The accurate prediction and characterization of cancerlectin by a combined machine learning and GO analysis.
Journal:
Briefings in bioinformatics
PMID:
34113984
Abstract
Cancerlectins, lectins linked to tumor progression, have become the focus of cancer therapy research for their carbohydrate-binding specificity. However, the specific characterization for cancerlectins involved in tumor progression is still unclear. By taking advantage of the g-gap tripeptide and tetrapeptide composition feature descriptors, we increased the accuracy of the classification model of cancerlectin and lectin to 98.54% and 95.38%, respectively. About 36 cancerlectin and 135 lectin features were selected for functional characterization by P/N feature ranking method, which particularly selects the features in positive samples.
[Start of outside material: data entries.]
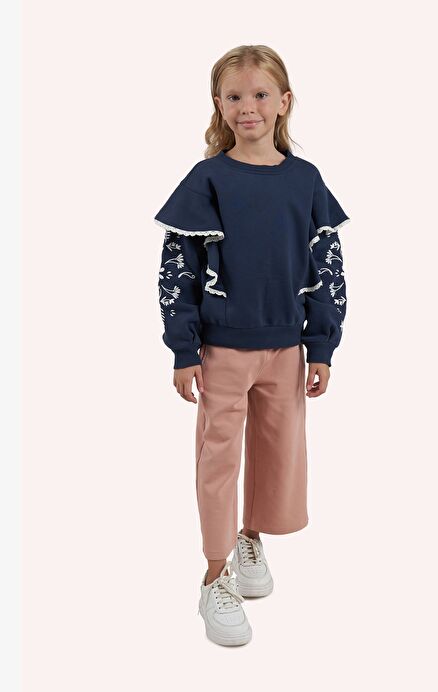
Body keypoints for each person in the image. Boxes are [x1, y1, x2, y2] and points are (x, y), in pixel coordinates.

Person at [154, 45, 351, 647]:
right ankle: (215, 575)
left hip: (286, 349)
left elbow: (328, 266)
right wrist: (184, 349)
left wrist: (322, 346)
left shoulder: (306, 180)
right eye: (234, 96)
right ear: (219, 105)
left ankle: (250, 539)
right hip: (221, 350)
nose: (248, 107)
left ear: (284, 102)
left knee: (277, 452)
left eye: (261, 94)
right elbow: (177, 267)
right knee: (219, 457)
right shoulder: (207, 179)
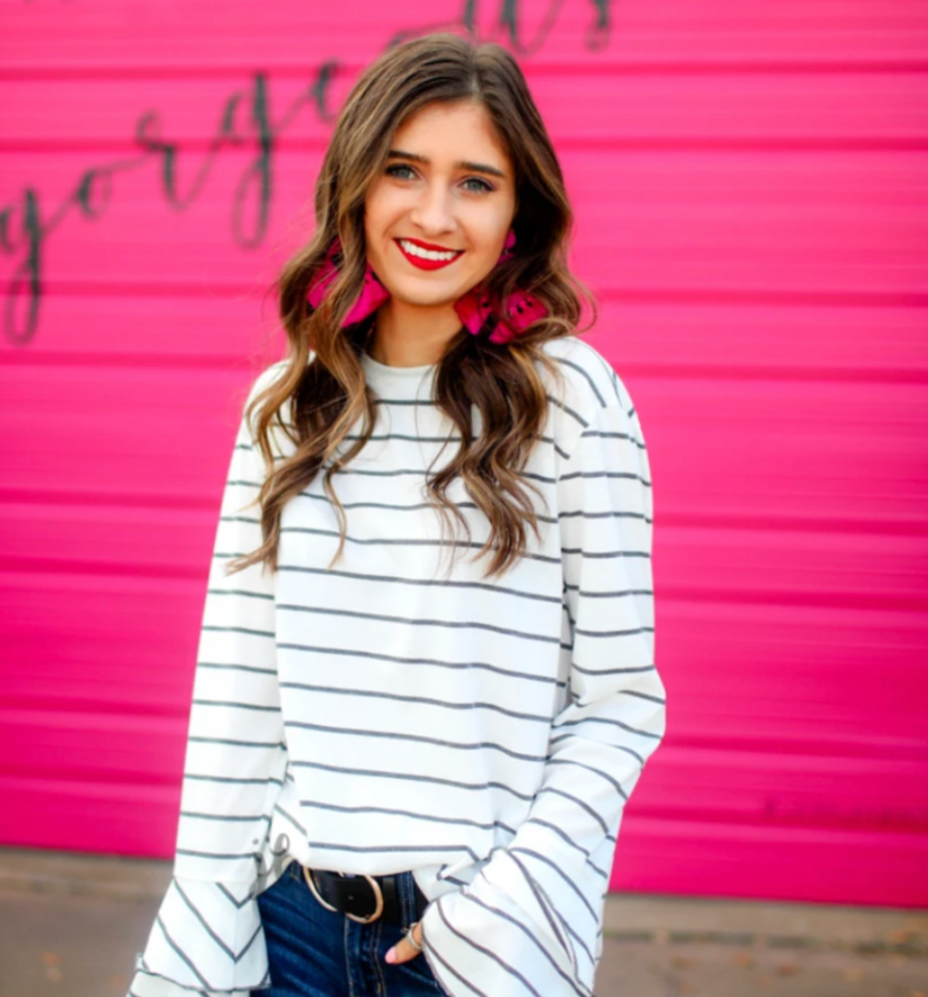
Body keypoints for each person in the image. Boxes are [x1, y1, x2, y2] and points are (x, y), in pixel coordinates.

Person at [127, 32, 666, 997]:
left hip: (472, 948)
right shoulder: (284, 412)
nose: (432, 214)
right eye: (403, 171)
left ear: (518, 211)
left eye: (475, 182)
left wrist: (505, 910)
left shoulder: (574, 401)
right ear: (356, 186)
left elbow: (619, 702)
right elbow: (236, 706)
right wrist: (198, 938)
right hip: (288, 928)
The specific protein domains of cancerlectins are found to be p-GalNAc-T, crystal and annexin by comparing with lectins through the exclusion method. Moreover, the combined GO analysis showed that the conserved cation binding sites of cancerlectin specific domains are covered by selected feature peptides, suggesting that the capability of cation binding, critical for enzyme activity and stability, could be the key characteristic of cancerlectins in tumor progression. These results will help to identify potential cancerlectin and provide clues for mechanism study of cancerlectin in tumor progression.